— start —

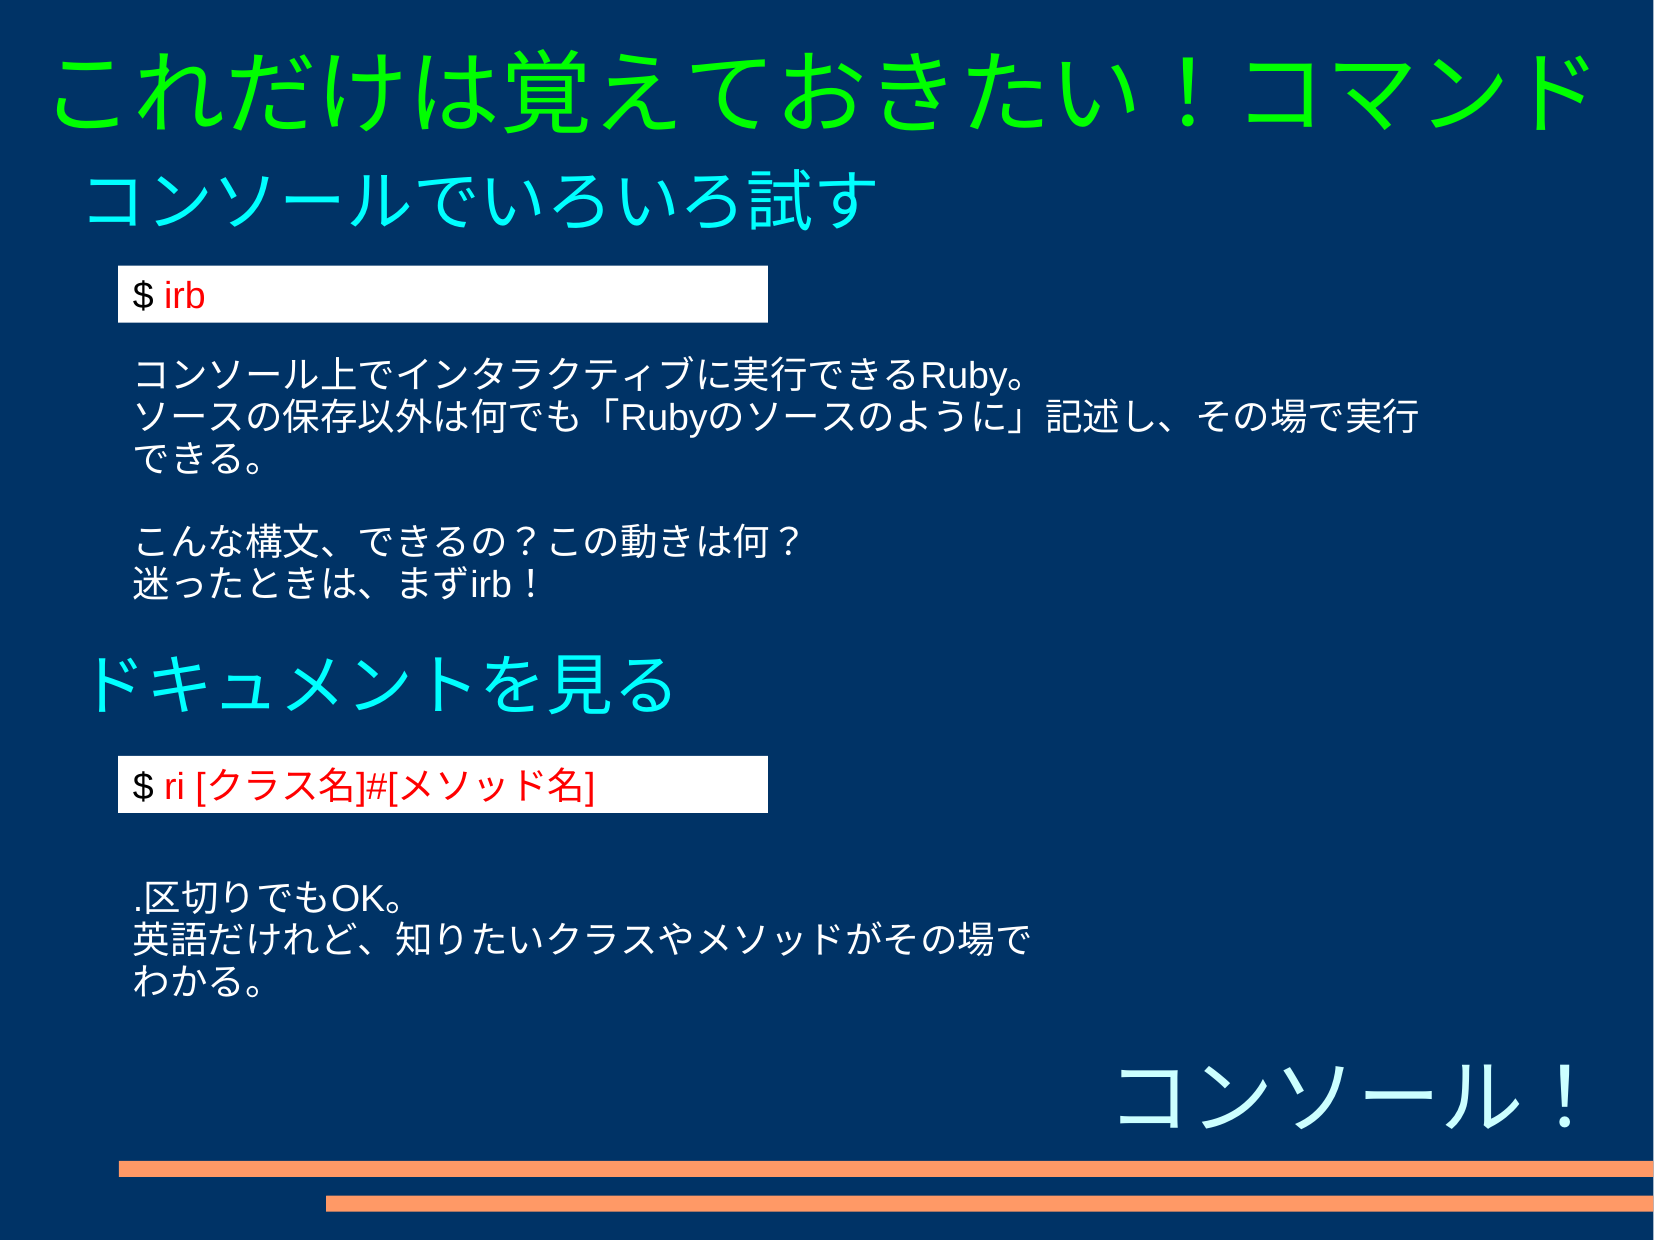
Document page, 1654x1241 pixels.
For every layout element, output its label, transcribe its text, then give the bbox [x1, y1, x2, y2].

text_box $ ri [クラス名]#[メソッド名] [118, 755, 768, 813]
text_box $ irb [118, 265, 768, 323]
text_box ドキュメントを見る [64, 637, 739, 720]
text_box これだけは覚えておきたい！コマンド [27, 30, 1654, 138]
text_box コンソール上でインタラクティブに実行できるRuby。 ソースの保存以外は何でも「Rubyのソースのように」記述し、その場で実行できる。 こんな構文、できるの？この動きは何？ 迷ったときは、まずirb！ [118, 345, 1438, 562]
text_box コンソールでいろいろ試す [64, 154, 916, 236]
text_box コンソール！ [1092, 1040, 1647, 1139]
text_box .区切りでもOK。 英語だけれど、知りたいクラスやメソッドがその場でわかる。 [118, 867, 1080, 963]
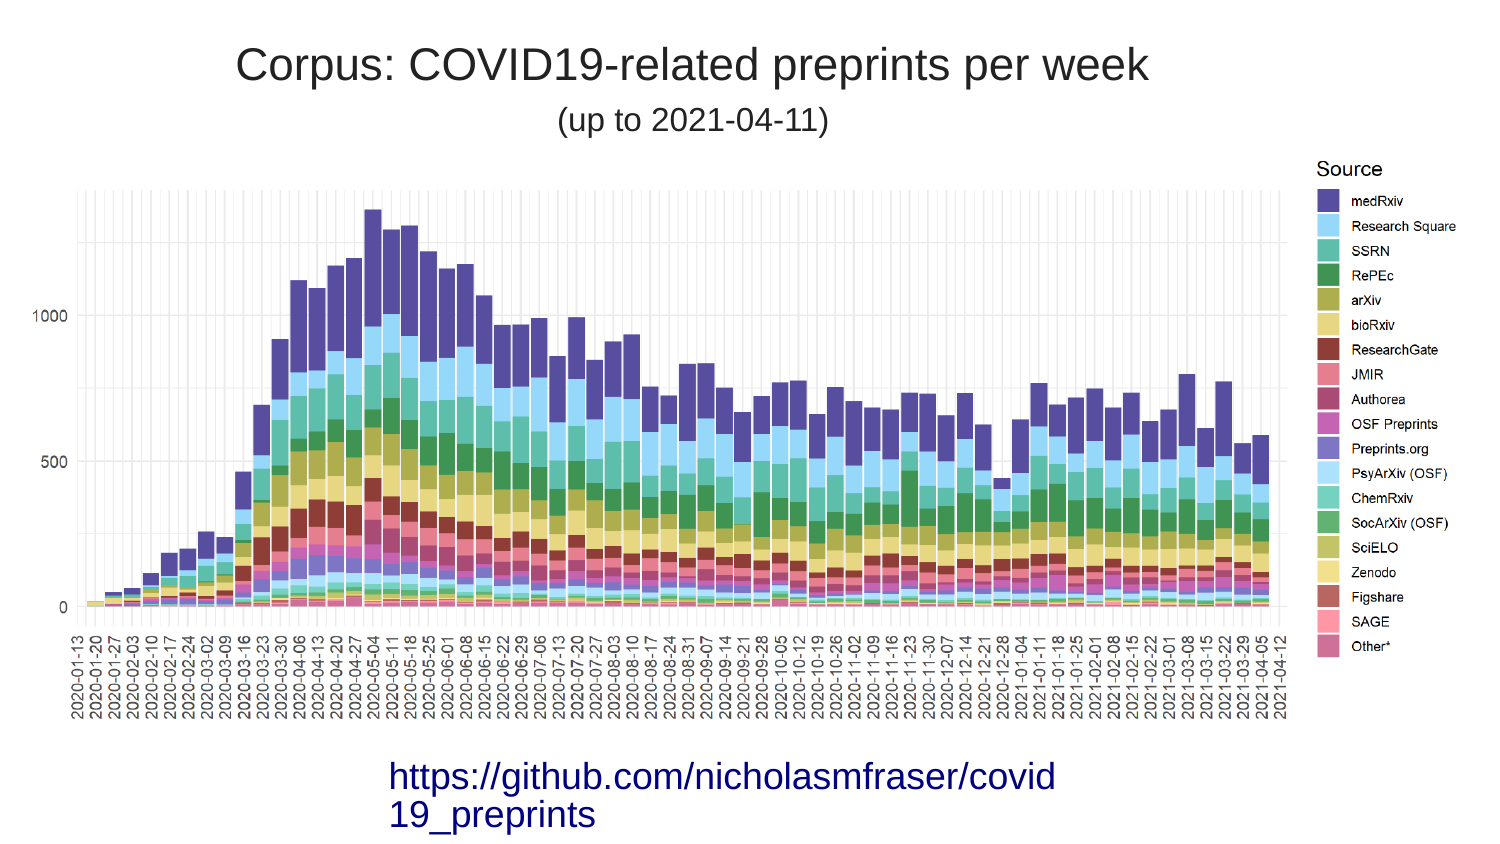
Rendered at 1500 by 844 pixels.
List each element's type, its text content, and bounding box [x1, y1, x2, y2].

text_box https://github.com/nicholasmfraser/covid19_preprints [373, 737, 1088, 813]
text_box Corpus: COVID19-related preprints per week (up to 2021-04-11) [146, 19, 1252, 105]
picture [24, 154, 1475, 731]
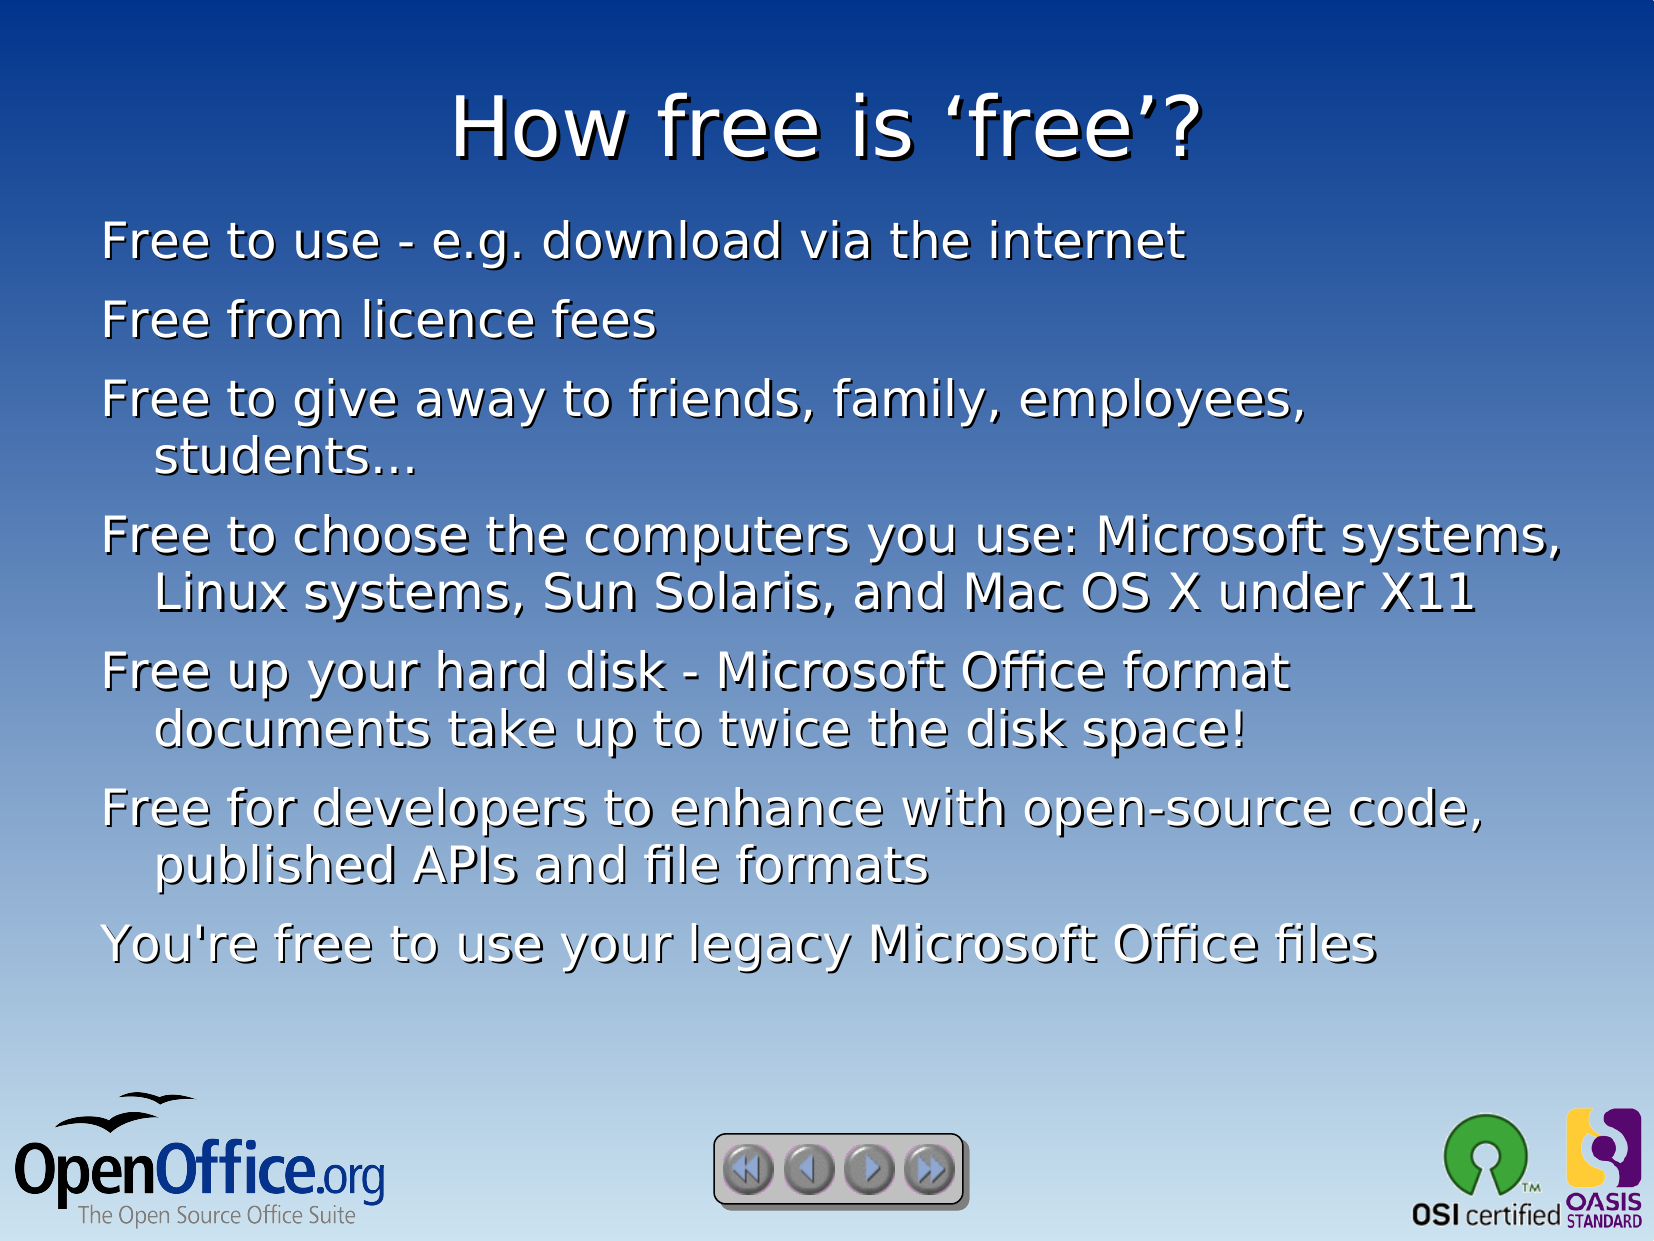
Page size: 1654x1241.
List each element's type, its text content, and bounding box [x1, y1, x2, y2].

text_box [714, 1133, 963, 1204]
picture [784, 1144, 835, 1195]
picture [15, 1092, 384, 1229]
picture [723, 1144, 774, 1195]
picture [1405, 1102, 1654, 1238]
picture [904, 1144, 955, 1195]
list Free to use - e.g. download via the internet Free from licence fees Free to give away to friends, family, employees, students... Free to choose the computers you use: Microsoft systems, Linux systems, Sun Solaris, and Mac OS X under X11 Free up your hard disk - Microsoft Office format documents take up to twice the disk space! Free for developers to enhance with open-source code, published APIs and file formats You're free to use your legacy Microsoft Office files [82, 212, 1571, 1070]
picture [844, 1144, 895, 1195]
title How free is ‘free’? [82, 49, 1571, 208]
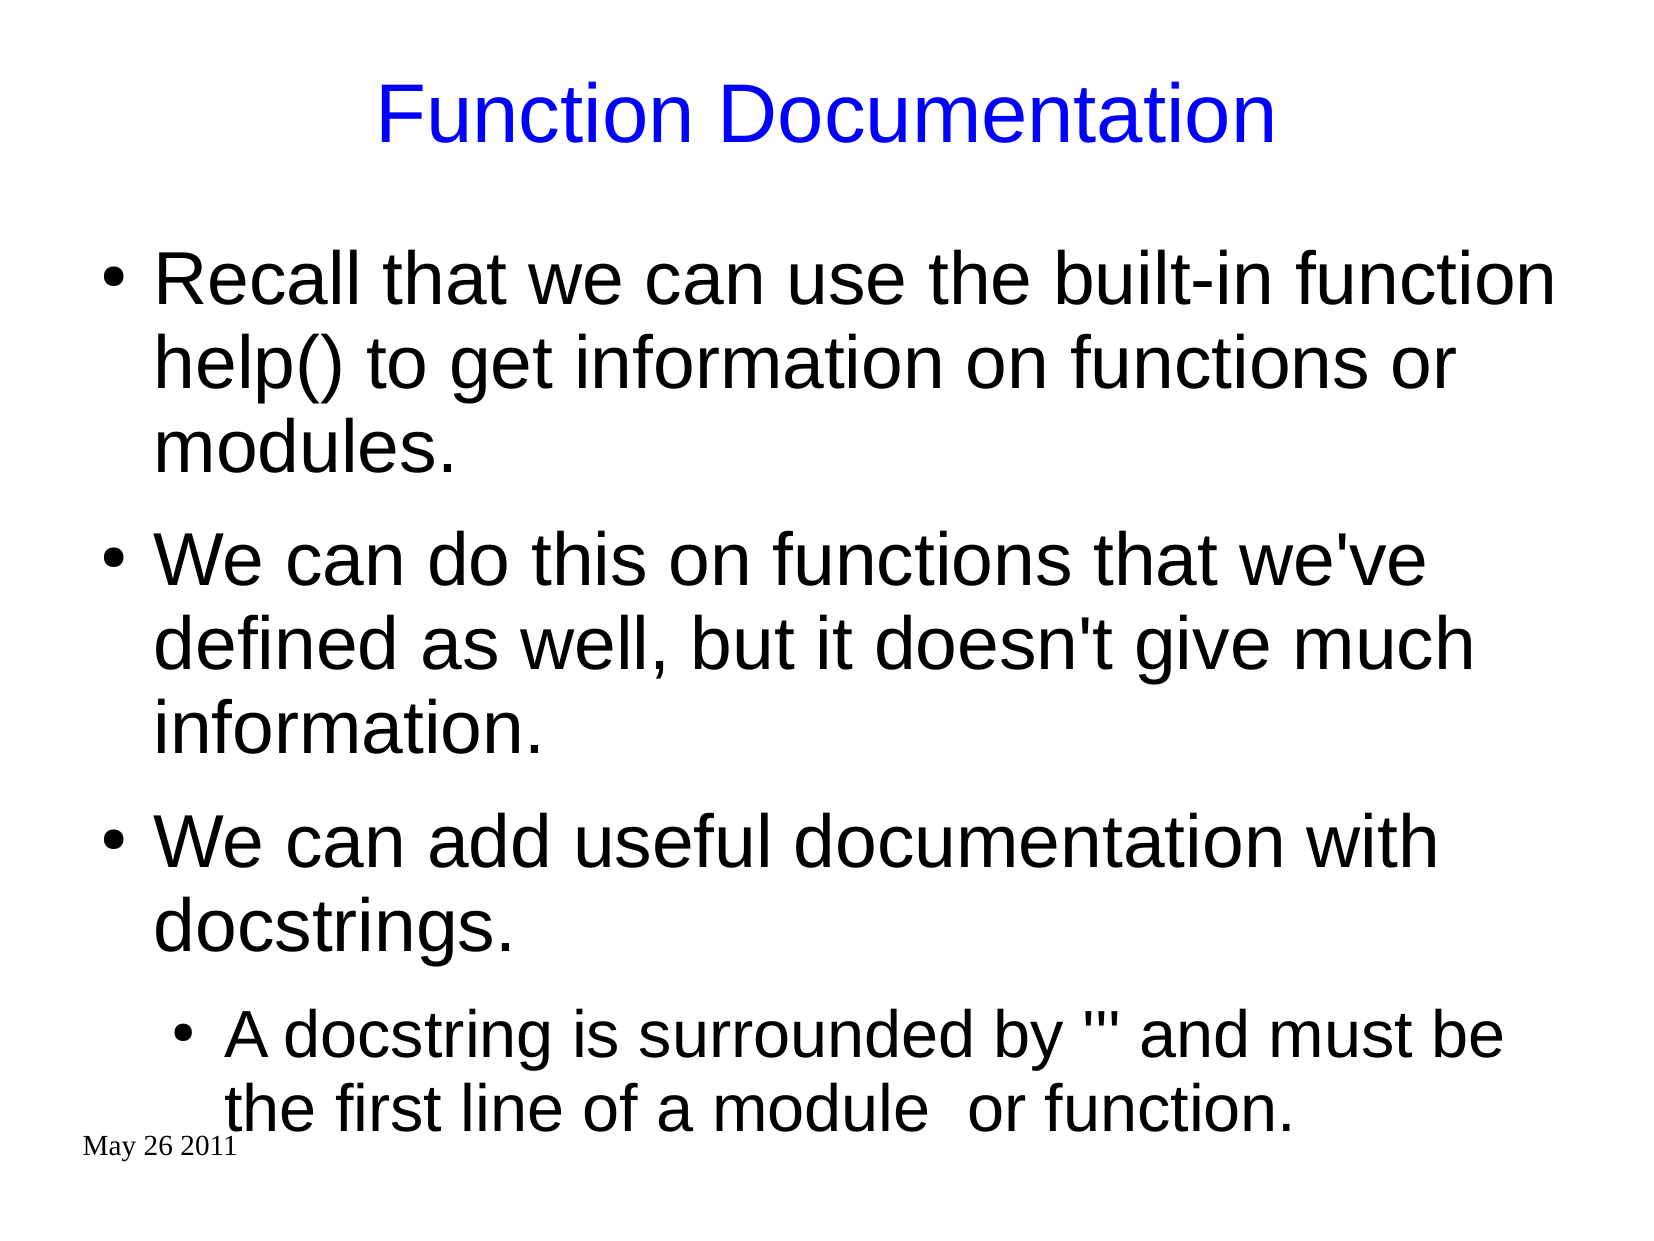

— end —

> **Your objective**
Copy verbatim the part of the entries that opens with the line containing "Page size: 1654x1241." and closes with the line containing "picture [1405, 1102, 1654, 1238]", both of those lines included.

> **Task response**
Page size: 1654x1241.
List each element's type, its text content, and bounding box [x1, y1, x2, y2].

text_box [714, 1133, 963, 1204]
picture [784, 1144, 835, 1195]
picture [15, 1092, 384, 1229]
picture [723, 1144, 774, 1195]
picture [1405, 1102, 1654, 1238]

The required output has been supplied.